• Texto extraído
====================

Palabras clave: Prácticum, competencia profesional, formación basada en competencias, gestión del prácticum, evaluación del prácticum.
Si la universidad pretende hacer formación profesional, que no abandone el lenguaje de los saberes sino que lo integre al lenguaje más general de las competencias. ¡Qué, para comenzar, rompa con la ficción de que el saber es por sí mismo un medio de acción! ¡Qué no mantenga la ilusión de que para pasar a la acción es suficiente contar con saberes procedimentales! ¡Que reconozca que la puesta en obra de los saberes en situaciones complejas pasa por otros recursos cognitivos! ¿Se trata de eso que se llama a veces saberes “prácticos”? [...] saberes declarativos o procedimentales que no son producidos por la universidad ni por ninguna institución de formación, sino que forman parte de los saberes profesionales o de los “saberes experienciales” (Perrenoud, 1994, pp. 25-31).
I. Un anuncio y tres consideraciones a modo de introducción
Se necesitan licenciados en __________, ingenieros__________ con experiencia contrastada para_________, contrato indefinido, remuneración___________.

====================

• Datos proporcionados

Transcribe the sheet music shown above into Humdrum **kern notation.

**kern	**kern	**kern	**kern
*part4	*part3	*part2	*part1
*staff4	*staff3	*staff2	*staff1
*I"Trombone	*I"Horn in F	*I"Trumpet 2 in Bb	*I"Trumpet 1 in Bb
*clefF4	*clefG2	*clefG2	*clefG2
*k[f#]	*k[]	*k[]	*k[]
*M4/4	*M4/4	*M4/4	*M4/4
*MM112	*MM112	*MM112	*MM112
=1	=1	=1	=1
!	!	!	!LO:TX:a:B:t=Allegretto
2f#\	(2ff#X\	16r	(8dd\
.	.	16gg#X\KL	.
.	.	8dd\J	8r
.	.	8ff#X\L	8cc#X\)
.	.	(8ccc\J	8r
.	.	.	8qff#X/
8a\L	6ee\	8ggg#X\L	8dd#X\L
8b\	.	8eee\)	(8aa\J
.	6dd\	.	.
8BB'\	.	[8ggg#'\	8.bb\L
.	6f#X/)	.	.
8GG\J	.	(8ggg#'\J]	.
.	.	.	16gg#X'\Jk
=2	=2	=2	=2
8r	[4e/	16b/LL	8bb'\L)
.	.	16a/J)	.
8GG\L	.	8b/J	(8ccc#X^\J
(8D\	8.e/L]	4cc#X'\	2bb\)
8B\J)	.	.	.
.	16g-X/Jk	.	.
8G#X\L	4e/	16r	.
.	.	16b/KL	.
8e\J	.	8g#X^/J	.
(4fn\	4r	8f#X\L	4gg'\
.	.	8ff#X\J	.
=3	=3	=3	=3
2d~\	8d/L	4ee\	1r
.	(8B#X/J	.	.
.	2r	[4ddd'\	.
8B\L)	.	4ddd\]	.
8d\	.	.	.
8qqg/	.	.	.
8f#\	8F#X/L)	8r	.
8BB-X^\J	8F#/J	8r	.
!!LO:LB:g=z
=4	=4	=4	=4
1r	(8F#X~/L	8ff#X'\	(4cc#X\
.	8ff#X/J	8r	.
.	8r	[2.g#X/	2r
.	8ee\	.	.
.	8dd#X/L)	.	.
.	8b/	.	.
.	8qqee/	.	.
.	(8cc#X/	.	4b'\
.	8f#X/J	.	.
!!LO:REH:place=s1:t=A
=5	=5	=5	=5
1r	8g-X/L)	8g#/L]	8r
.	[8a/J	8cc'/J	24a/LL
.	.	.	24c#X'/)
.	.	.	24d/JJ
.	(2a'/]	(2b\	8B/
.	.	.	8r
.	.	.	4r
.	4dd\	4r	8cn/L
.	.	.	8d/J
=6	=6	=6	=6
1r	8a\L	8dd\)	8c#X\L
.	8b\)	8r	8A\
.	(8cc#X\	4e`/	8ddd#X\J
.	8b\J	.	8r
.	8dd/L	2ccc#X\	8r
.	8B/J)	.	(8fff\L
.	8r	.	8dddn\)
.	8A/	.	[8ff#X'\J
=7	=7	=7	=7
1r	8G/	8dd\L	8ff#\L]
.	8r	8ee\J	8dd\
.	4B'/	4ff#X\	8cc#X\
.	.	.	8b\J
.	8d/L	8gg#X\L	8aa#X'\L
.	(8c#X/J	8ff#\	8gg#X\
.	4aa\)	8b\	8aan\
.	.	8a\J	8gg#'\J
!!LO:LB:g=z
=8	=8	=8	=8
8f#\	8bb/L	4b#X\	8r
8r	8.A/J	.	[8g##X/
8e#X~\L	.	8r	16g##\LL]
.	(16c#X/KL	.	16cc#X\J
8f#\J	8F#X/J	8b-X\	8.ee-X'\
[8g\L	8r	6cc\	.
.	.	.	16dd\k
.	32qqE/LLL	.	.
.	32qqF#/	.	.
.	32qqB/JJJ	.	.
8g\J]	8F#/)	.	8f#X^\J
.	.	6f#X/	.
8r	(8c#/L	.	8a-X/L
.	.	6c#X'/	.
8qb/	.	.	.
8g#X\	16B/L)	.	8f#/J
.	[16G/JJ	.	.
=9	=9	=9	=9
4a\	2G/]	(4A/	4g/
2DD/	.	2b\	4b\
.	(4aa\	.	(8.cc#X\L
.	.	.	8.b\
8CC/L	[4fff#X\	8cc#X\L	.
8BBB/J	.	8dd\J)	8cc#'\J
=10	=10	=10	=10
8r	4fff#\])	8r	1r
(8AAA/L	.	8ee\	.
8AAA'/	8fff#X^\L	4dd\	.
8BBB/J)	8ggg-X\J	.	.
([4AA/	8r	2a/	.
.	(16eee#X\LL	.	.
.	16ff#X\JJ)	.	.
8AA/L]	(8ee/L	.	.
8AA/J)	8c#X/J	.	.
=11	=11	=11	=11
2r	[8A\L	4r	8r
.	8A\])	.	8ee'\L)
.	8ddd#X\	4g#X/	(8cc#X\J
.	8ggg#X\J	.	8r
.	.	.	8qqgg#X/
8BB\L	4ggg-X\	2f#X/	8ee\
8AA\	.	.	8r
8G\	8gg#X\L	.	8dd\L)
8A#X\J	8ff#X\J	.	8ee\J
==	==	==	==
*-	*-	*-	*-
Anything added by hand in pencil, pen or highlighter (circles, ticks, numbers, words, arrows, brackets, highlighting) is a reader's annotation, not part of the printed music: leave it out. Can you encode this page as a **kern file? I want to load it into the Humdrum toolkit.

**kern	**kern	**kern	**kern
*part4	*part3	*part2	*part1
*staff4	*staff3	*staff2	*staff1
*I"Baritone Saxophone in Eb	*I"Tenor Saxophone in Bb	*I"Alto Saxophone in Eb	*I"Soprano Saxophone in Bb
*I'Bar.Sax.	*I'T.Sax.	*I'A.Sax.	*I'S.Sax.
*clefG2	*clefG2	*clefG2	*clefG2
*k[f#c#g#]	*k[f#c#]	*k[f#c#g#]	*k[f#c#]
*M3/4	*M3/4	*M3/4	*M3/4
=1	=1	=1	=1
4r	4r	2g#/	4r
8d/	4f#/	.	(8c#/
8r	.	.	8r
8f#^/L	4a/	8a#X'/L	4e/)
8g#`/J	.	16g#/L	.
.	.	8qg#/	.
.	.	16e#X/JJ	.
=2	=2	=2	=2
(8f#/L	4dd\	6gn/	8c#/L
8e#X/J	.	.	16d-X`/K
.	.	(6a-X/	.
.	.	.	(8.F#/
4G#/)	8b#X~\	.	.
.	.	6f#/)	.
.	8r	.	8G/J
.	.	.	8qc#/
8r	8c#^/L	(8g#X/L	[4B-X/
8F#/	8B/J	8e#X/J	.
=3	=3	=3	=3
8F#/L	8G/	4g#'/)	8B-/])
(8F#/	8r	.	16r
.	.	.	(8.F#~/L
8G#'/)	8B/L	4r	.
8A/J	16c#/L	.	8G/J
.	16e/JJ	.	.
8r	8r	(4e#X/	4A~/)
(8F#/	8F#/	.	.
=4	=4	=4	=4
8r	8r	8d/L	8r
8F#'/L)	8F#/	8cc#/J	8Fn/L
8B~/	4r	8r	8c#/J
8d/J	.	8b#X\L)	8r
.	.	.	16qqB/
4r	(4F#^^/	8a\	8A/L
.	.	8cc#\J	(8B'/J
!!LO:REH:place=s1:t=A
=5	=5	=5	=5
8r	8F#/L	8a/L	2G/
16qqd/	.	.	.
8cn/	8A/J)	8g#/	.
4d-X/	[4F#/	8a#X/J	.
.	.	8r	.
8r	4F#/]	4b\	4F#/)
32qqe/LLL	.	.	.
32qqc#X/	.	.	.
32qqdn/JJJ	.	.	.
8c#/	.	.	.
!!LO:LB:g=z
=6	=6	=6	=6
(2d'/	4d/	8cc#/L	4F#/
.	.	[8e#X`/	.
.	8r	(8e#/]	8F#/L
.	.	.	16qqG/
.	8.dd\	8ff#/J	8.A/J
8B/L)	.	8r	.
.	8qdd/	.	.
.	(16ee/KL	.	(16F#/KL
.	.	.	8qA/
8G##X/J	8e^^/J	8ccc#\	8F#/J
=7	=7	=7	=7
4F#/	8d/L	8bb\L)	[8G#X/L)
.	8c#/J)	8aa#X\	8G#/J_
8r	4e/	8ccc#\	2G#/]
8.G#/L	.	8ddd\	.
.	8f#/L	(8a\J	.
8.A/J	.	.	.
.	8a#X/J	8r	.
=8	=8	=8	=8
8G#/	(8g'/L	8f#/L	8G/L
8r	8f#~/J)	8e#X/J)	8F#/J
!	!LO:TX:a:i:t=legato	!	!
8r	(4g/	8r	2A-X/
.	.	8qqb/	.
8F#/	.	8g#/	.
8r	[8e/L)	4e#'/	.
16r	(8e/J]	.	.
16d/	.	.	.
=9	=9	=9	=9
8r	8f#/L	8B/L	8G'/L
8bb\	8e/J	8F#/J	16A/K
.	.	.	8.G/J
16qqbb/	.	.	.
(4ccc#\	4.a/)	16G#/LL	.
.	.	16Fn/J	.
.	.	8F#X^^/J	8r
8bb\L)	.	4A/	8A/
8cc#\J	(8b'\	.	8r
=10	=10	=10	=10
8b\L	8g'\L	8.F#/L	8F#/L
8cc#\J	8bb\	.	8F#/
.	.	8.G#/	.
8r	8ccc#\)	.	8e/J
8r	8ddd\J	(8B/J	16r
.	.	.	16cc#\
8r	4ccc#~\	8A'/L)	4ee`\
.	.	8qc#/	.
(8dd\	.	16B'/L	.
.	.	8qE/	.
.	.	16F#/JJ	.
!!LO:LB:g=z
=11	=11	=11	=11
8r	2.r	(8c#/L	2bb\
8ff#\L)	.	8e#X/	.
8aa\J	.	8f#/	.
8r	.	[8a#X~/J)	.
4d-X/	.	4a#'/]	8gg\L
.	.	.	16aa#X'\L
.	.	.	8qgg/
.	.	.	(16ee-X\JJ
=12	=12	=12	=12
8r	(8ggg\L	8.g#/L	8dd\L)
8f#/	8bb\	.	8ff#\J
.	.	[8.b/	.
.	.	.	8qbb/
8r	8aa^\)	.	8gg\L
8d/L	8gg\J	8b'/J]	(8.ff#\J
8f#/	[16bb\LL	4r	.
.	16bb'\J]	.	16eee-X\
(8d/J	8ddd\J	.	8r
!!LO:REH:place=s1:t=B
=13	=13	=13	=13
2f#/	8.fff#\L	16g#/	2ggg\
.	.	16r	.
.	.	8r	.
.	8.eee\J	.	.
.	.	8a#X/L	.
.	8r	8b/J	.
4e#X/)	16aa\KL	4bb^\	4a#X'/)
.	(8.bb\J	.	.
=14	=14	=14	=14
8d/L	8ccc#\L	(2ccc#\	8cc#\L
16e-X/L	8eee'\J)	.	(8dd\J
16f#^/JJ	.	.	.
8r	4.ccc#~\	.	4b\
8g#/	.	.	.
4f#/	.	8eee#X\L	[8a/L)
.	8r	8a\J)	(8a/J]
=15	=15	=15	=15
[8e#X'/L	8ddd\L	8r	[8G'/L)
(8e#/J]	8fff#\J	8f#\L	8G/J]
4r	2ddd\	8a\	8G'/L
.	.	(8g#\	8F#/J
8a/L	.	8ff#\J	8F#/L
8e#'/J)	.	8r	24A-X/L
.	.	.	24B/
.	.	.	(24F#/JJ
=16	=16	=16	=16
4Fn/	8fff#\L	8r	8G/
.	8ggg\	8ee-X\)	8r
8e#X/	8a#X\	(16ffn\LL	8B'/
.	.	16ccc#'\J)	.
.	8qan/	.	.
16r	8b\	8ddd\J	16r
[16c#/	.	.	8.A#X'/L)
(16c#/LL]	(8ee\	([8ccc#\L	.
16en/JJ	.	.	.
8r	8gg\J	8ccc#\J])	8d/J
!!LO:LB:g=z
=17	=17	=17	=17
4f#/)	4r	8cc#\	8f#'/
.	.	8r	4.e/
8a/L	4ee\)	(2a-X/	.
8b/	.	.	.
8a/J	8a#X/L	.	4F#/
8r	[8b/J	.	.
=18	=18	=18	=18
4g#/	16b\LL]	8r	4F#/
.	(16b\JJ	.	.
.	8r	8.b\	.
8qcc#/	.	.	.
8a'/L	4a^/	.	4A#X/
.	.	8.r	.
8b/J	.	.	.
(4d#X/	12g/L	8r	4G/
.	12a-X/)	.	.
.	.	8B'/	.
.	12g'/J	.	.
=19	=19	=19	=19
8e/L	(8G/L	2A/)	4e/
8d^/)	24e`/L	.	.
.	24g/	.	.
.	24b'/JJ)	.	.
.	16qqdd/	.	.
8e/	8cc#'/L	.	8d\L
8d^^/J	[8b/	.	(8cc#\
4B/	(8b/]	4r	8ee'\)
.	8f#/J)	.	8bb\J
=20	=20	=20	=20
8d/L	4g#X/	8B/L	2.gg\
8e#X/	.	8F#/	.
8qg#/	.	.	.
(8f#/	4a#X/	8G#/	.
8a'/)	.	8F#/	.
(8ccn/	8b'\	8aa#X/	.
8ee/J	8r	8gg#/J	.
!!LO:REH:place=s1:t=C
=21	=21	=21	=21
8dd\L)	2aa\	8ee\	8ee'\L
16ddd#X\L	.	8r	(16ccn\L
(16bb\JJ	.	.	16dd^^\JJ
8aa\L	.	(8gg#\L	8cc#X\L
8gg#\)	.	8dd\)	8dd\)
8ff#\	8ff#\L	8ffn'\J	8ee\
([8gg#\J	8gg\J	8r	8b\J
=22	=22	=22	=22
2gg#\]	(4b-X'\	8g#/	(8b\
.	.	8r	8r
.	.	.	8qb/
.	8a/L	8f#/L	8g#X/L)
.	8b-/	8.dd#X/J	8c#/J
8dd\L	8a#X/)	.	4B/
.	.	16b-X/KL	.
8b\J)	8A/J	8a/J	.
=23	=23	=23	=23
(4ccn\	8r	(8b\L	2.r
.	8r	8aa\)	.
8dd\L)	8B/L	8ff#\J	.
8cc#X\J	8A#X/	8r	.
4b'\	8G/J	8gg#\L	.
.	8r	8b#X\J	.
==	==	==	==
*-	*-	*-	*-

====================

• Tareas y ejercicios
**1)** En el texto sobre el prácticum, ¿con qué ficción se pide que rompa la universidad para comenzar?
**2)** Repite sin cambios el fragmento del texto sobre el prácticum que empieza con las palabras que contienen "Si la universidad" y termina con "1994, pp. 25-31).".

• Respuestas dadas
**1)** Con la ficción de que el saber es por sí mismo un medio de acción.

**2)**
Si la universidad pretende hacer formación profesional, que no abandone el lenguaje de los saberes sino que lo integre al lenguaje más general de las competencias. ¡Qué, para comenzar, rompa con la ficción de que el saber es por sí mismo un medio de acción! ¡Qué no mantenga la ilusión de que para pasar a la acción es suficiente contar con saberes procedimentales! ¡Que reconozca que la puesta en obra de los saberes en situaciones complejas pasa por otros recursos cognitivos! ¿Se trata de eso que se llama a veces saberes “prácticos”? [...] saberes declarativos o procedimentales que no son producidos por la universidad ni por ninguna institución de formación, sino que forman parte de los saberes profesionales o de los “saberes experienciales” (Perrenoud, 1994, pp. 25-31).